21 The two syllables of the original hymn text here read “deins Sohns,” words the librettist saved for the four syllables of “deines Sohnes” in the troping line that immeditately follows. Bach, for his part, treats this as a quoted chorale line.
22 The repetition of this line does not occur in the hymn.
23 As is proclaimed in 1 John 2:2, which in the Luther Bibles of Bach’s day reads “[Jesus] ist die Versöhnung für unsere Sünde, nicht allein aber für die unsere, sondern auch für [die Sünde] der ganzen Welt” (“[Jesus] is the propitiation for our sin; not only, however, for the [sin] of ours, but also for [the sin] of the whole world”).
24 The “right hand of God” is a common biblical expression for God’s power and honor.

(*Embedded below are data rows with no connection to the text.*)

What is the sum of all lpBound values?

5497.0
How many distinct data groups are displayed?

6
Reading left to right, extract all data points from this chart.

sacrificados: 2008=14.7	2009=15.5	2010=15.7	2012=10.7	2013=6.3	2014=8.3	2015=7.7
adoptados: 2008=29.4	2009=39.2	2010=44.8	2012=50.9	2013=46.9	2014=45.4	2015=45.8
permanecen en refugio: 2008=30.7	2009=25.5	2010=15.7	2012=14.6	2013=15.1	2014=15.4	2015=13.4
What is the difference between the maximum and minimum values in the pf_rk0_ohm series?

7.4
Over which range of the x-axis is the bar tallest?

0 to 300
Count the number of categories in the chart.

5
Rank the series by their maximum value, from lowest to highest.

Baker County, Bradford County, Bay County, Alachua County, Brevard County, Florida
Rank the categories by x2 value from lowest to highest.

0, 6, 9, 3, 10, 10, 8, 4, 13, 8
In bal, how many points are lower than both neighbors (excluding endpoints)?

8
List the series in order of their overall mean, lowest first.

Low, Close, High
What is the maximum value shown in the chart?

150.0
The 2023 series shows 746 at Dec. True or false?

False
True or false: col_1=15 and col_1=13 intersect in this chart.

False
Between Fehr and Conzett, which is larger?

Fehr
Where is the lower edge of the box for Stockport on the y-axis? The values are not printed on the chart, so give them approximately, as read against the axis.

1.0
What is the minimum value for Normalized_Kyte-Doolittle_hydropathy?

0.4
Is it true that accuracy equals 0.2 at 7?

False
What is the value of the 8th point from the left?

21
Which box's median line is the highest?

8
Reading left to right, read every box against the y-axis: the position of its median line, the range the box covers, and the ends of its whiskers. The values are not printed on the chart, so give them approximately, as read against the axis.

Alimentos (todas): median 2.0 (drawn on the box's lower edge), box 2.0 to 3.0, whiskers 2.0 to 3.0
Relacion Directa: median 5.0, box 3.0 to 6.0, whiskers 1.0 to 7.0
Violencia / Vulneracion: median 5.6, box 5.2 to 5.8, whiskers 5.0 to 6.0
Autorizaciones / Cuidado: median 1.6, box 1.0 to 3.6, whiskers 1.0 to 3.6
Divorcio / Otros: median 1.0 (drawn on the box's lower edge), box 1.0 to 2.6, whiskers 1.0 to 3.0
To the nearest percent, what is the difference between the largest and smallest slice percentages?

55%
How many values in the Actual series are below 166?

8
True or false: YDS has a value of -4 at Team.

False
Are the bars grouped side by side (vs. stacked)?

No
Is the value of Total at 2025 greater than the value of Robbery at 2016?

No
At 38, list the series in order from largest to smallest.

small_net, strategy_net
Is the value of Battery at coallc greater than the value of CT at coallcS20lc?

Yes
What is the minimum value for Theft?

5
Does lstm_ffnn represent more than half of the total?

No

25 This line does not mean “Grant us one single blessed hour.” The word “Stündlein” (i.e., the diminutive of “Stunde” [“hour”]) was very often used in older German as a synonym for “Todestunde” (“hour of death”). It is used this way, e.g., in Sirach 11:19, which in the Luther Bibles of Bach’s day reads “Er weiss nicht, dass sein Stündlein so nahe ist, und muss alles andern lassen, und sterben” (“He [who sets out to enjoy his old age after retiring from his life’s work] does not know that his hour of death is so near, and [that he] he must leave all [the things that he has acquired] to others, and [must] die”). By “a blessed hour of death” the libretto means a death with the blessedness of eternal salvation.